First, pre-computed binding affinity values are combined with experimental 
information in a data frame structure.

```{r eval=TRUE}
fn4 <- system.file("extdata", "PBMsample_short.s", package = "DNAshapeR")
experimentalData <- read.table(fn4)
df <- data.frame(affinity=experimentalData$V1, featureVector)
```

Then, a machine learning package (which can be any learning tools) is used 
to train a multiple linear regression (MLR) model based on 3-fold 
cross-validation.

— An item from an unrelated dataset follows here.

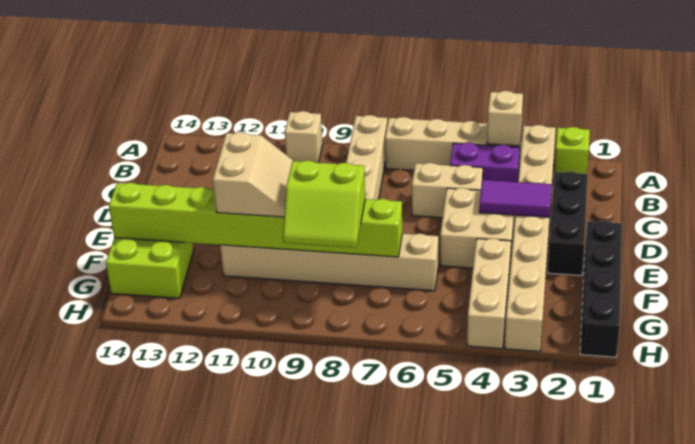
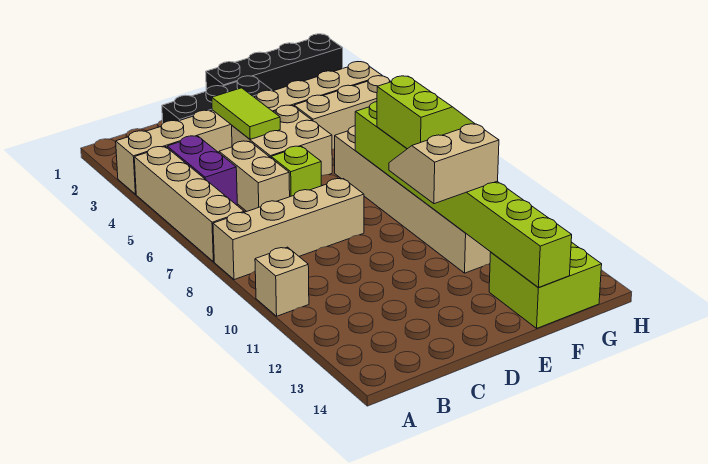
lime 1x1 brick [554,127,590,174] -> lime 1x1 brick moved to [271,146,321,197]
tan 1x1 brick [487,91,523,146] -> none
purple 1x2 tile [479,180,552,217] -> lime 1x2 tile [212,88,280,139]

In this example, we used the caret package 
(see <http://caret.r-forge.r-project.org/> for more information).

```{r eval=TRUE}
library(caret)

trainControl <- trainControl(method = "cv", number = 3, 
                savePredictions = TRUE)
model <- train (affinity~ ., data = df, 
                trControl=trainControl, method="lm", preProcess=NULL)
model
```


## Session Info
```{r eval=TRUE}
sessionInfo()
```

## References


Chiu, T.P., et al. GBshape: a genome browser database for DNA shape 
annotations. Nucleic Acids Res 2015.

Comoglio, F., et al. High-resolution profiling of Drosophila replication 
start sites reveals a DNA shape and chromatin signature of metazoan origins. 
Cell reports 2015;11(5):821-834.

Yang, L., et al. TFBSshape: a motif database for DNA shape features of 
transcription factor binding sites. Nucleic Acids Res 2014;42
(Database issue):D148-155.

Zhou, T., et al. DNAshape: a method for the high-throughput prediction of
DNA structural features on a genomic scale. Nucleic Acids Res 2013;41
(Web Server issue):W56-62.

If you use DNAshapeR for your work, please cite the following publication:

Chiu, T-P., et al. DNAshapeR: an R/Bioconductor package for DNA shape 
prediction and feature encoding (2016).